• 13:04
  • Wednesday ,04 June 2014
العربية

Rental values for Egypt's mines to increase by 20,000 percent

By-ahram

Home News

00:06

Wednesday ,04 June 2014

Rental values for Egypt's mines to increase by 20,000 percent

Egypt's Mineral Resources Authority (EMRA) has submitted a draft law to the petroleum ministry which, if approved, will raise the rental value for mines by nearly a whopping 20,000 percent.
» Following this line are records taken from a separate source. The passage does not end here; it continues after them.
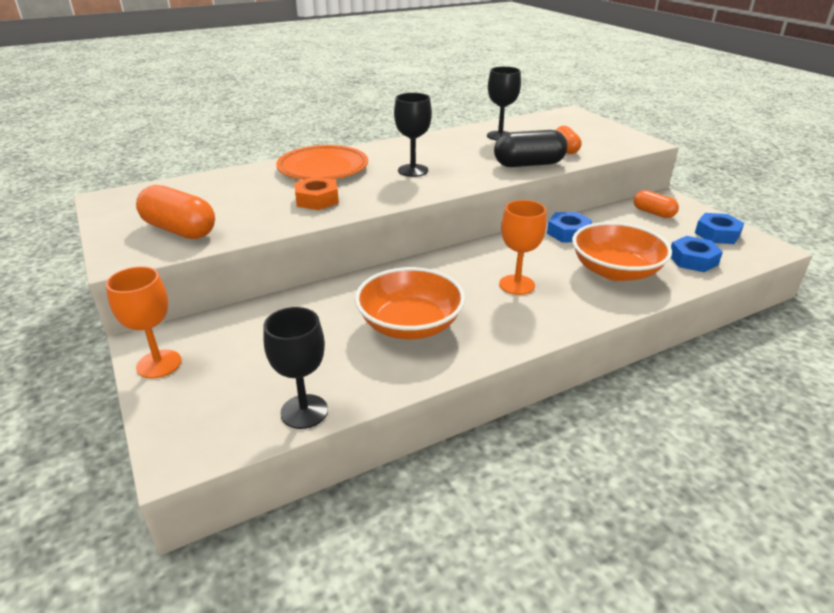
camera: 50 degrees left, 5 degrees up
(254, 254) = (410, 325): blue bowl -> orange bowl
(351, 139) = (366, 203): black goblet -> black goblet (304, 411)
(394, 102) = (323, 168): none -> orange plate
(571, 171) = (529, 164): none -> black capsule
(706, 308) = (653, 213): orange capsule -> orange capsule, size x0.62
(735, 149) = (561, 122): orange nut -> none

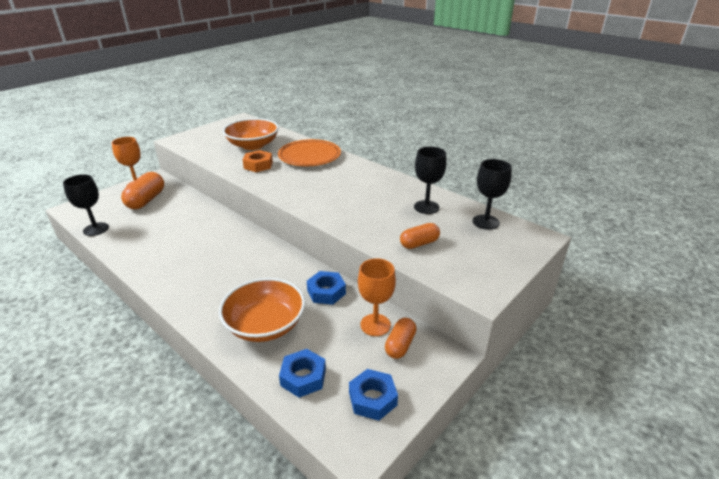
camera: 70 degrees right, 0 degrees up
(180, 230) = (208, 143): orange capsule -> orange capsule (146, 200)
(410, 325) = (174, 243): orange bowl -> orange bowl (253, 145)
(413, 170) = (322, 184): black goblet -> black goblet (485, 222)
(517, 285) = (230, 276): orange goblet -> orange goblet (375, 325)
(529, 164) = (365, 229): black capsule -> none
Once the draft law gets the green light from the Egyptian cabinet, the lease value for Egypt's mines will be raised from LE25 ($3.50) to LE5,000 ($700) per square kilometre annually, according to Al-Ahram's Arabic news website, quoting EMRA head Omar Teama.
 
A source familiar with the matter told Ahram Online that EMRA's current revenues per annum are less than LE500,000 ($70,000), but are projected to exceed LE3 billion ($420 million) after the law gets passed.
 
The draft law charges LE5,000 ($7,000) per square kilometre annually in the exploration phase and LE10,000 ($1,400) in the extraction phase.
 
Also under the new law, the government will receive a royalty fee set at 10 percent of the miner's annual production.
 
Teama added that the proposed law aims to regulate mining in order to make more efficient use of the country's resources.
 
Mining contracts signed less than three months before the law is ratified will be adjusted to comply with the new law, but older contracts will remain unchanged until their end date, explained Teama.
 
The draft law also specifies punishment for unlicensed extraction of resources, starting with three months in prison and a fine between LE20,000 ($2,800) and LE2 million ($280,000).
 
"The new specified fee is low for gold mining; the government can raise the fee to LE10,000 as it wishes," Ismail Abdel-Khalek, head of exploration at the Sukari gold mine, told Ahram Online.
 
But Abdel-Khalek, who works at Egypt's only gold producer, objected to sharing profits with the government and proposed raising taxes instead, citing mineral resources laws in Australia, Tanzania and Ethiopia as examples.
 
The Sukari gold mine is jointly owned by the (EMRA) and Centamin's subsidiary in Egypt, Pharoah Gold Mines (PGM), on an equal 50 percent basis.
 
The concession agreement entitles the government to a 3 percent royalty fee from the gold sales as well as a 50 percent share in net profits after PGM recovers all its operational expenses and exploration and exploitation capital costs.
 
The proposed executive regulations of the draft law left quarries' valuation to local councils.